Excerpt provided:

▬▬▬

From: Peter Zijlstra <a.p.zijlstra@chello.nl>
To: Miklos Szeredi <miklos@szeredi.hu>
Cc: linux-mm@kvack.org, linux-kernel@vger.kernel.org,
akpm@linux-foundation.org, neilb@suse.de, dgc@sgi.com,
tomoki.sekiyama.qu@hitachi.com
Subject: Re: [PATCH 6/6] mm: per device dirty threshold
Date: Wed, 04 Apr 2007 14:05:56 +0200 [thread overview]
Message-ID: <1175688356.6483.81.camel@twins> (raw)
In-Reply-To: <E1HZ3Q9-00062G-00@dorka.pomaz.szeredi.hu>
On Wed, 2007-04-04 at 13:12 +0200, Miklos Szeredi wrote:
> > > > so it could be that: scale / cycle > 1
> > > > by a very small amount; however:
> > >
> > > No, I'm worried about the case when scale is too small. If the
> > > per-bdi threshold becomes smaller than stat_threshold, then things
> > > won't work, because dirty+writeback will never go below the threshold,
> > > possibly resulting in the deadlock we are trying to avoid.
> >
> > /me goes refresh the deadlock details..
> >
> > A writes to B; A exceeds the dirty limit but writeout is blocked by B
> > because the dirty limit is exceeded, right?

▬▬▬

What to work on: Repeat the part of the mailing-list reply on per-device dirty thresholds starting with "From: Peter Zijlstra" and going on through "Message-ID: <1175688356.6483.81.camel@twins> (raw)", word for word. The rows that come next are from a different source.

Supplied information:
▬▬▬

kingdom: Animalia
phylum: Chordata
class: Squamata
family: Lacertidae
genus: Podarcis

▬▬▬

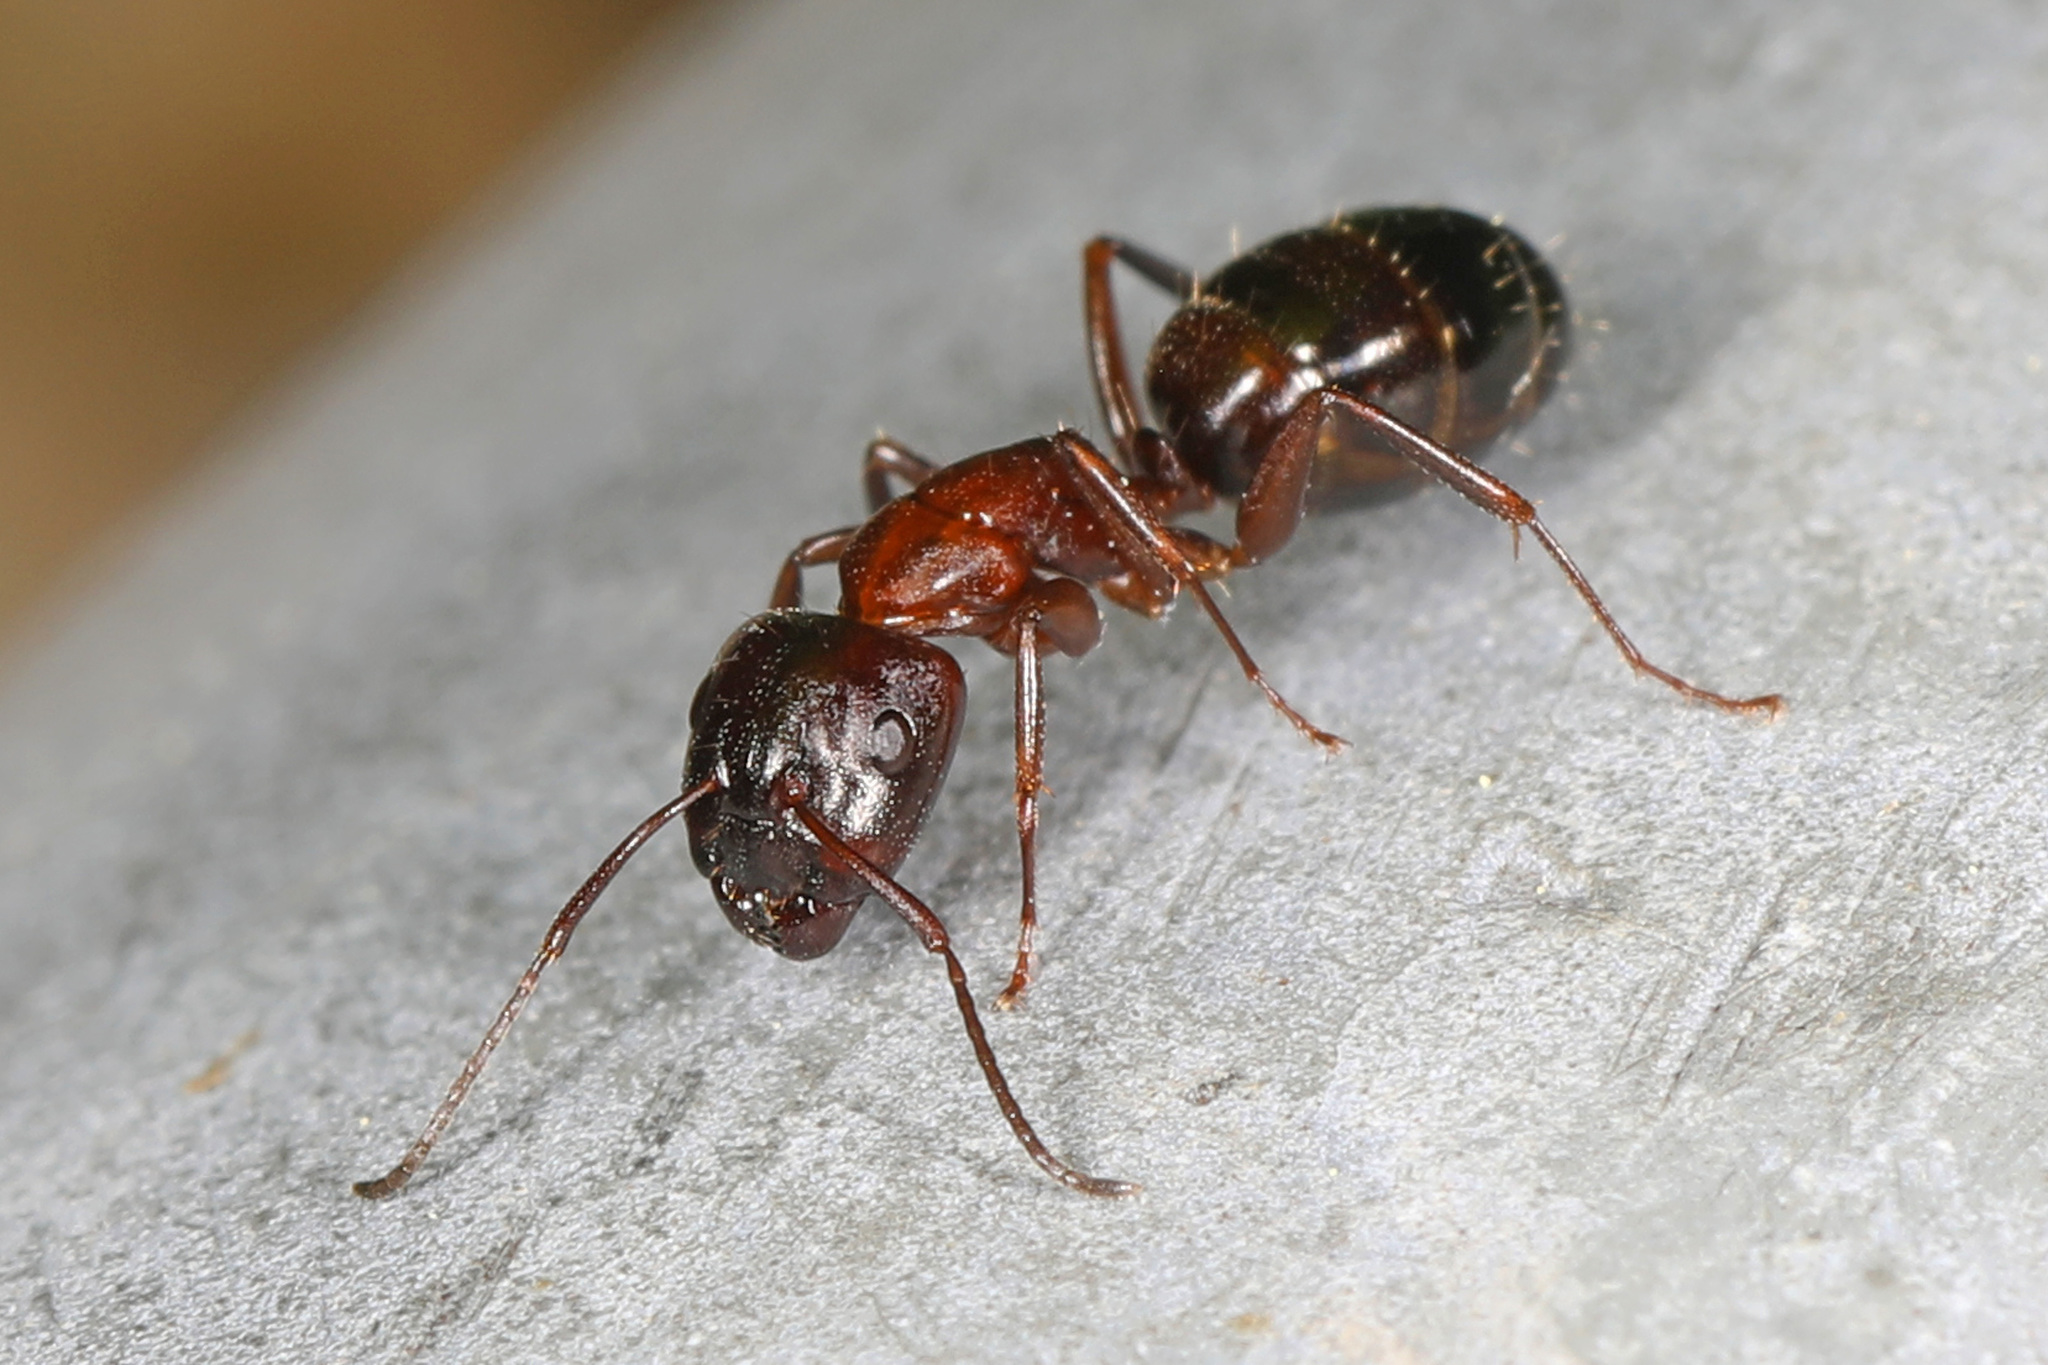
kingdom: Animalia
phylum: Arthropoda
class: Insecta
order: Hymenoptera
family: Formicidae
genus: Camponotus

▬▬▬

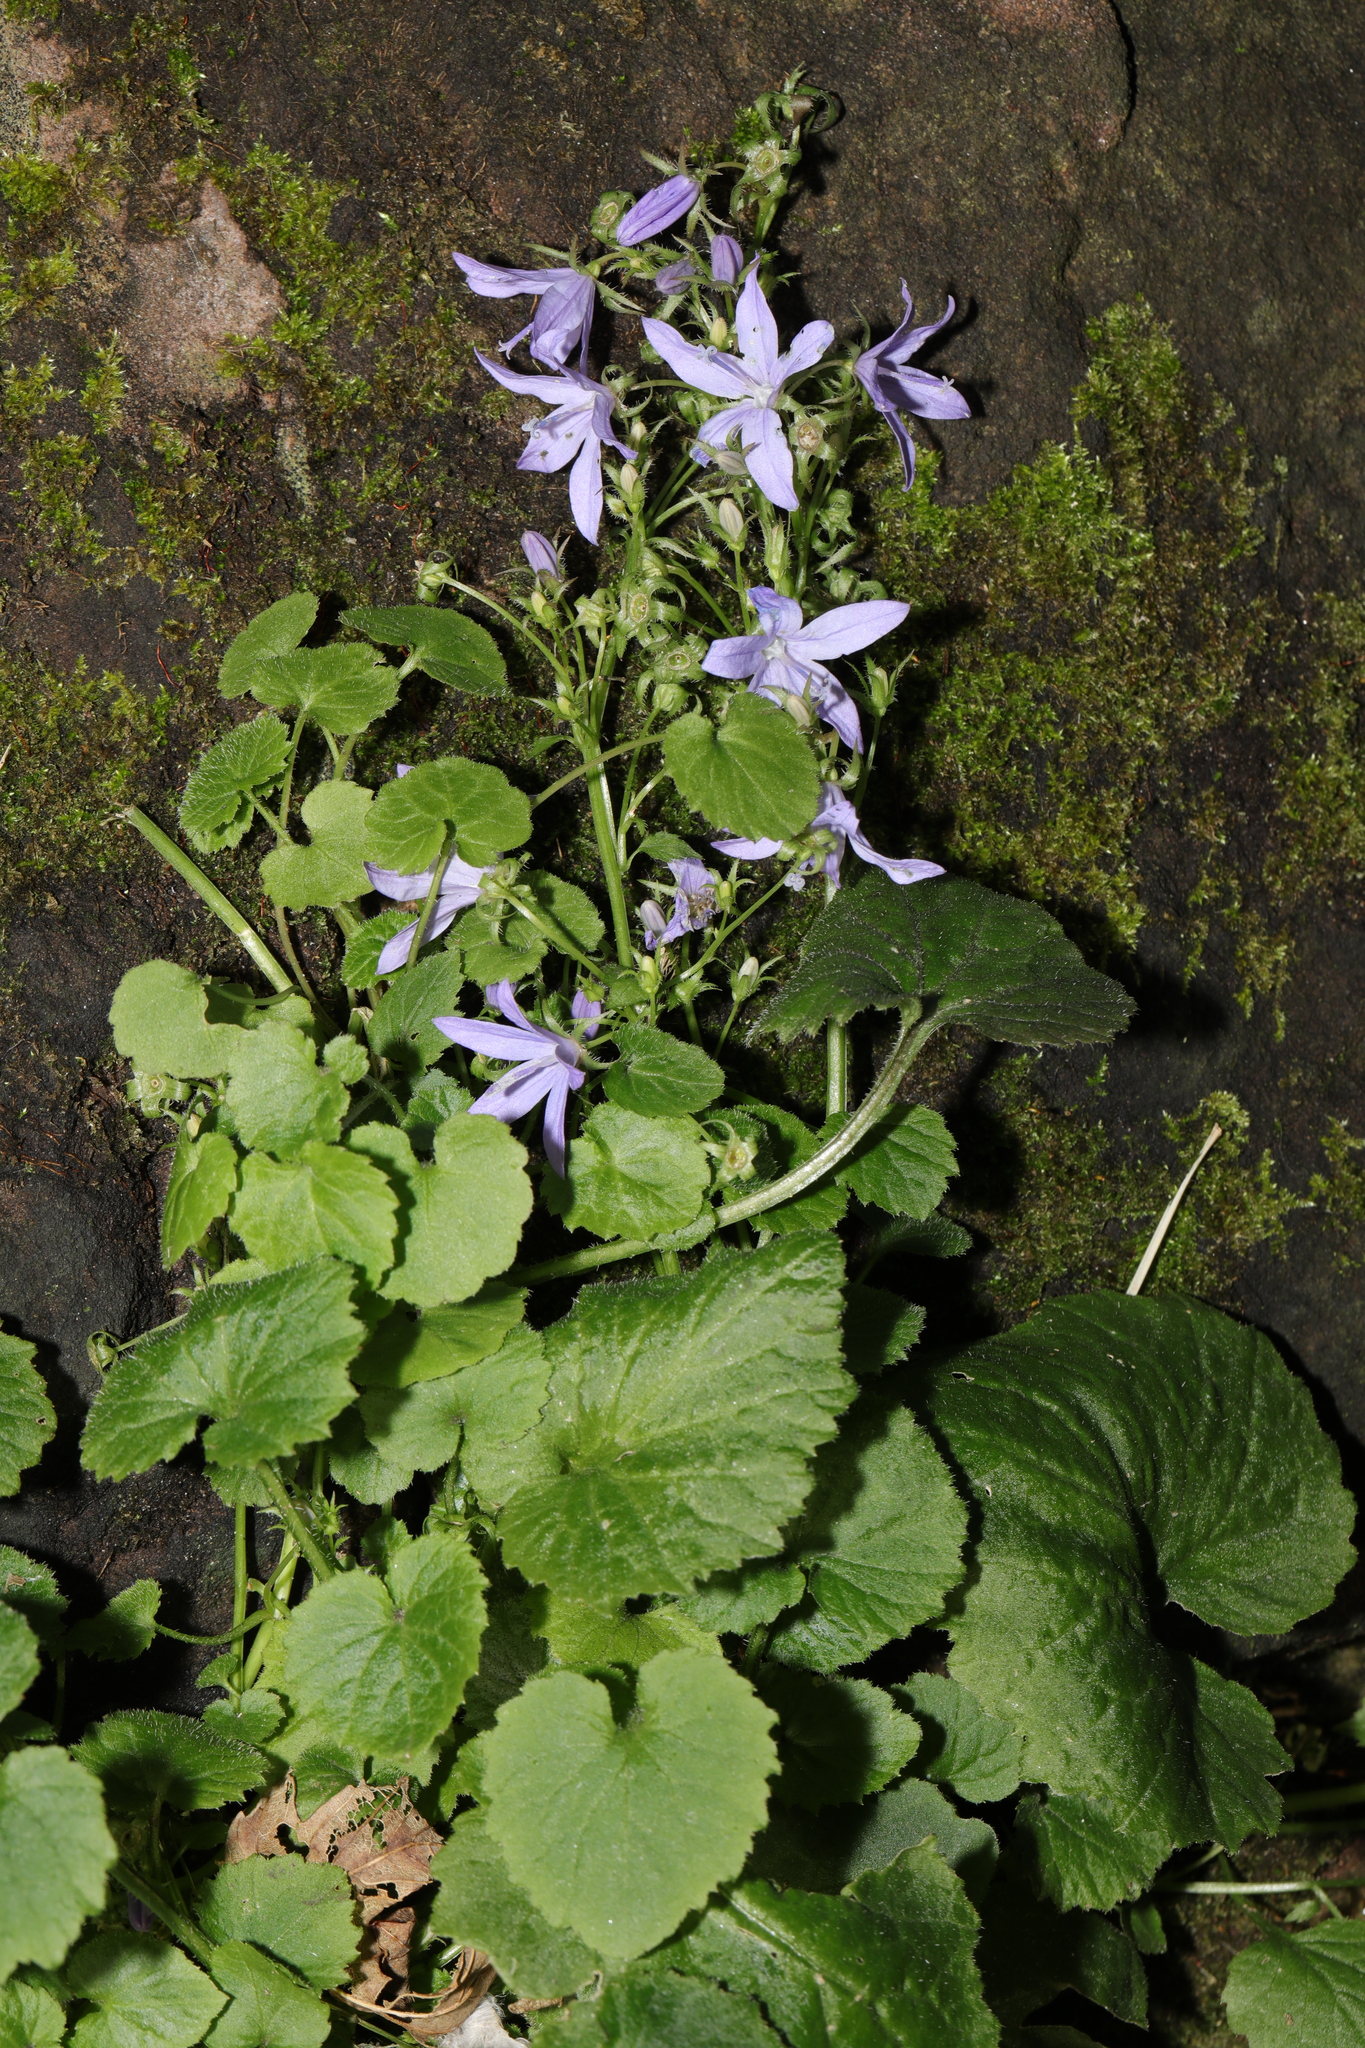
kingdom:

▬▬▬

Answer to the task:
From: Peter Zijlstra <a.p.zijlstra@chello.nl>
To: Miklos Szeredi <miklos@szeredi.hu>
Cc: linux-mm@kvack.org, linux-kernel@vger.kernel.org,
akpm@linux-foundation.org, neilb@suse.de, dgc@sgi.com,
tomoki.sekiyama.qu@hitachi.com
Subject: Re: [PATCH 6/6] mm: per device dirty threshold
Date: Wed, 04 Apr 2007 14:05:56 +0200 [thread overview]
Message-ID: <1175688356.6483.81.camel@twins> (raw)